DESCRIPTION OF THE TASK:
Could you rewrite the forum thread on broscience coaches below, starting with "## ECKSRATED (May 26, 2017)" and going on through "oatmeal. ****ing retarded.", with "oatmeal" changed to "rice"?

SOURCE PASSAGE:
________

# Coaches of Broscience



## PillarofBalance (May 26, 2017)

This thread will be for shaming idiot coaches who push bullshit voodoo broscience nutritional "tricks" 

Good idea Zilla!

First up

Loud Performance Training and coach Derek Natcher
https://www.instagram.com/loudperformancetraining/

https://www.instagram.com/derock240/

Thinks reverse dieting figure competitors is a good idea, completing ignoring the fact that these women can take months and months to return to homeostasis. Their hormones remain out of balance and therefore they never really recover from their extremely low body fat conditioning. This makes adding muscle or physique changes impossible and dangerous.


----------



## DF (May 26, 2017)

Don't get me started.  My girlfriend is always trying to make me read about this diet & that diet.  The latest is the sweet potato diet.... I have no idea what that involves, but I'm sure it's shit like all the others.  She's been "trying" to lose 20lbs for 3 years now.  I go on a cut & take off 16lbs in 6 weeks.  I may have to take her out in her sleep.


----------



## PillarofBalance (May 26, 2017)

DF said:


> Don't get me started.  My girlfriend is always trying to make me read about this diet & that diet.  The latest is the sweet potato diet.... I have no idea what that involves, but I'm sure it's shit like all the others.  She's been "trying" to lose 20lbs for 3 years now.  I go on a cut & take off 16lbs in 6 weeks.  I may have to take her out in her sleep.



Tell her you have one weird trick and personal trainers hate you. Why? Because "reverse bulk" 

Then just tell her to eat less and call her saddlebags every time she eats.


----------



## Milo (May 26, 2017)

Would like to nominate POB. Insists that lifting up pieces of metal will magically make someones body larger than before.


----------



## ECKSRATED (May 26, 2017)

DF said:


> Don't get me started.  My girlfriend is always trying to make me read about this diet & that diet.  The latest is the sweet potato diet.... I have no idea what that involves, but I'm sure it's shit like all the others.  She's been "trying" to lose 20lbs for 3 years now.  I go on a cut & take off 16lbs in 6 weeks.  I may have to take her out in her sleep.



A female friend at work is on the egg diet. Wtf. It's like 6 eggs a day and a bowl of oatmeal. ****ing retarded.


----------



## BigSwolePump (May 26, 2017)

Meat, egg and cheese diet....

Thats all you need to eat and you will lose millions of pounds.


----------



## ECKSRATED (May 27, 2017)

BigSwolePump said:


> Meat, egg and cheese diet....
> 
> Thats all you need to eat and you will lose millions of pounds.



I'm gonna write an article and say sucking dick burns more calories than any form of cardio out there and show it to my wife.


----------



## BigSwolePump (May 27, 2017)

ECKSRATED said:


> I'm gonna write an article and say sucking dick burns more calories than any form of cardio out there and show it to my wife.


When you are done, I am going to need a copy of that.


----------



## ECKSRATED (May 27, 2017)

BigSwolePump said:


> When you are done, I am going to need a copy of that.



Only my dick tho. Any other dick is fattening.


----------



## stonetag (May 27, 2017)

My wife complains that she cant lose 10 pounds, and says to me "I'll just be fat and sassy the rest of my life" and I tell her you were never sassy babe.


----------



## Milo (May 27, 2017)

stonetag said:


> My wife complains that she cant lose 10 pounds, and says to me "I'll just be fat and sassy the rest of my life" and I tell her you were never sassy babe.


I thought fat people were supposed to be jolly?


----------



## PillarofBalance (May 27, 2017)

Milo said:


> I thought fat people were supposed to be jolly?



If they are black they are sassy.


----------



## BRICKS (May 28, 2017)

I see it all the time at my work.  Nurses eating tiny salad for lunch, drinking green sh*t that looks like it can from the endoscopy room...  You look at them and you know they're not eating like that at home.


----------

________

DATASET CONTENT:
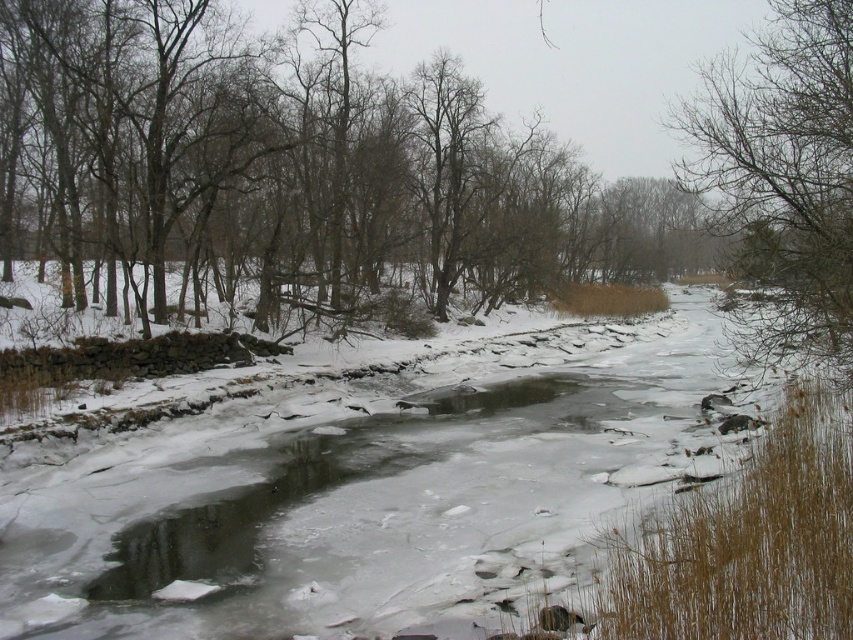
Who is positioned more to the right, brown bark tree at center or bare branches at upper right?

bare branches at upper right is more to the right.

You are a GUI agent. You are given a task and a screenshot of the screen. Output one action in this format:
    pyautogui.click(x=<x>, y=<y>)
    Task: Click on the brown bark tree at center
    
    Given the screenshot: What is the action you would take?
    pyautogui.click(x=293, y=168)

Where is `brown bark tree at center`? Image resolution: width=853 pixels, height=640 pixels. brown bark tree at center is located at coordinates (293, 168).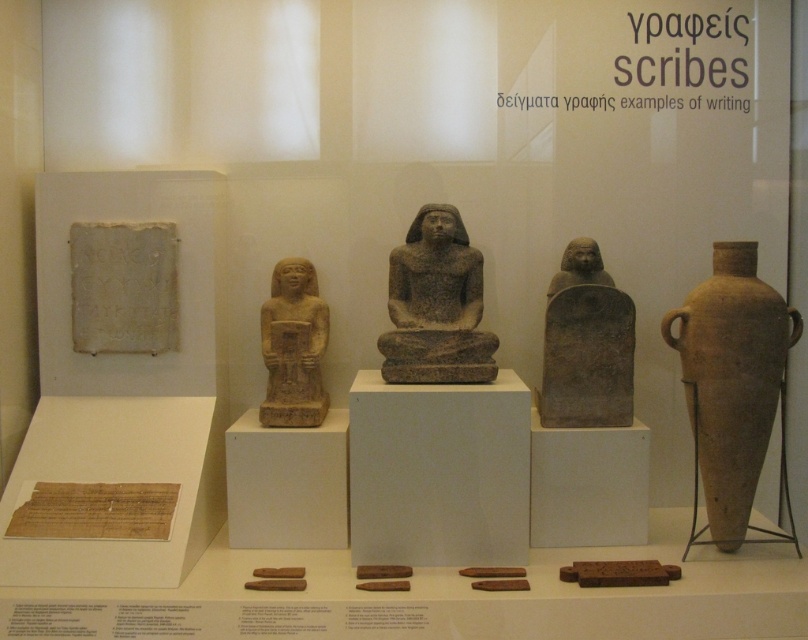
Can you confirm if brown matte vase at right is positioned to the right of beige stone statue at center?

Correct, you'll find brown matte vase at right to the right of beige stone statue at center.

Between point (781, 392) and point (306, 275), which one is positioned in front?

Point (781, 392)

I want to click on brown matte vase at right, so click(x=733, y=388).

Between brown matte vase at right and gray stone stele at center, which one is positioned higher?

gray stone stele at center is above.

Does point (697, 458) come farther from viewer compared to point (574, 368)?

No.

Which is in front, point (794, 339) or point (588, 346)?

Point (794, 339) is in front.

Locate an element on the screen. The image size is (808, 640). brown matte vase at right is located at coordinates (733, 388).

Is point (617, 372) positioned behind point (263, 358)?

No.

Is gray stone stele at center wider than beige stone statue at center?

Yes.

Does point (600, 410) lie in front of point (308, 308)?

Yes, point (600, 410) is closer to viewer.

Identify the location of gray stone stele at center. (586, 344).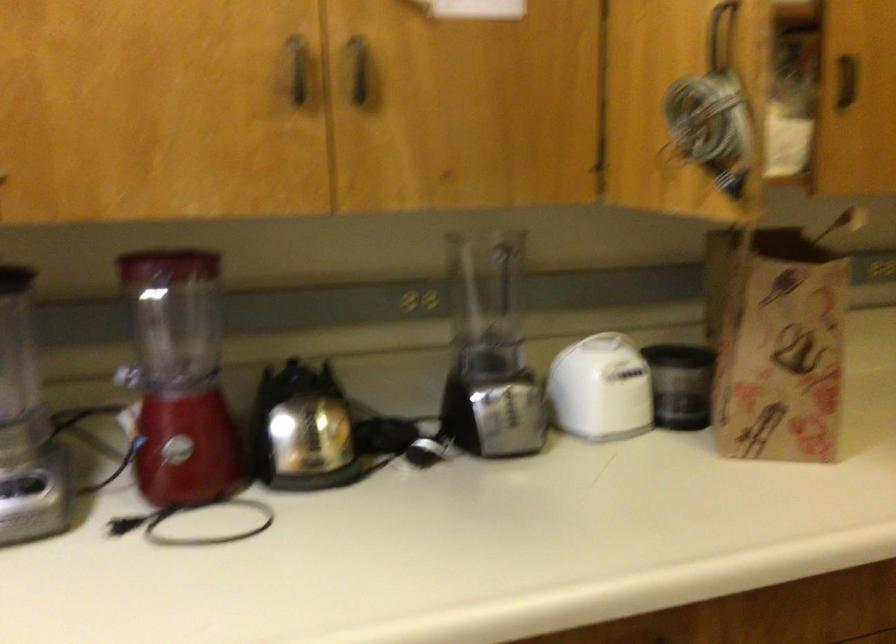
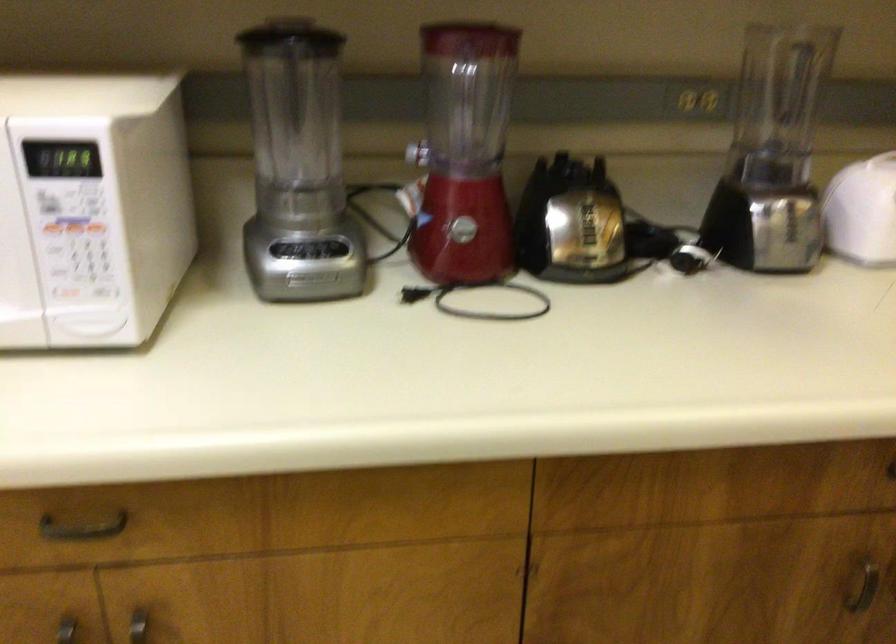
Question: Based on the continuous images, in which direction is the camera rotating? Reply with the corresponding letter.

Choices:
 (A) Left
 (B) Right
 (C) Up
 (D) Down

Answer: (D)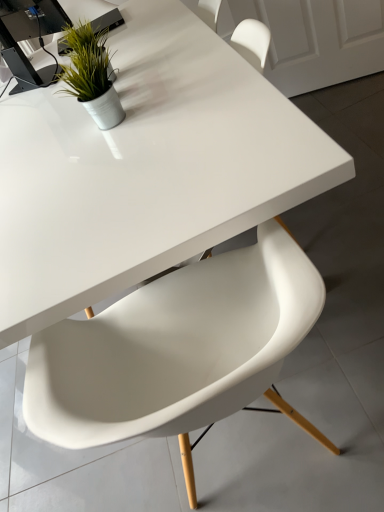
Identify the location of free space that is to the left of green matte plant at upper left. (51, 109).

________

THE COMPLETED TASK:
## ECKSRATED (May 26, 2017)

DF said:


> Don't get me started.  My girlfriend is always trying to make me read about this diet & that diet.  The latest is the sweet potato diet.... I have no idea what that involves, but I'm sure it's shit like all the others.  She's been "trying" to lose 20lbs for 3 years now.  I go on a cut & take off 16lbs in 6 weeks.  I may have to take her out in her sleep.



A female friend at work is on the egg diet. Wtf. It's like 6 eggs a day and a bowl of rice. ****ing retarded.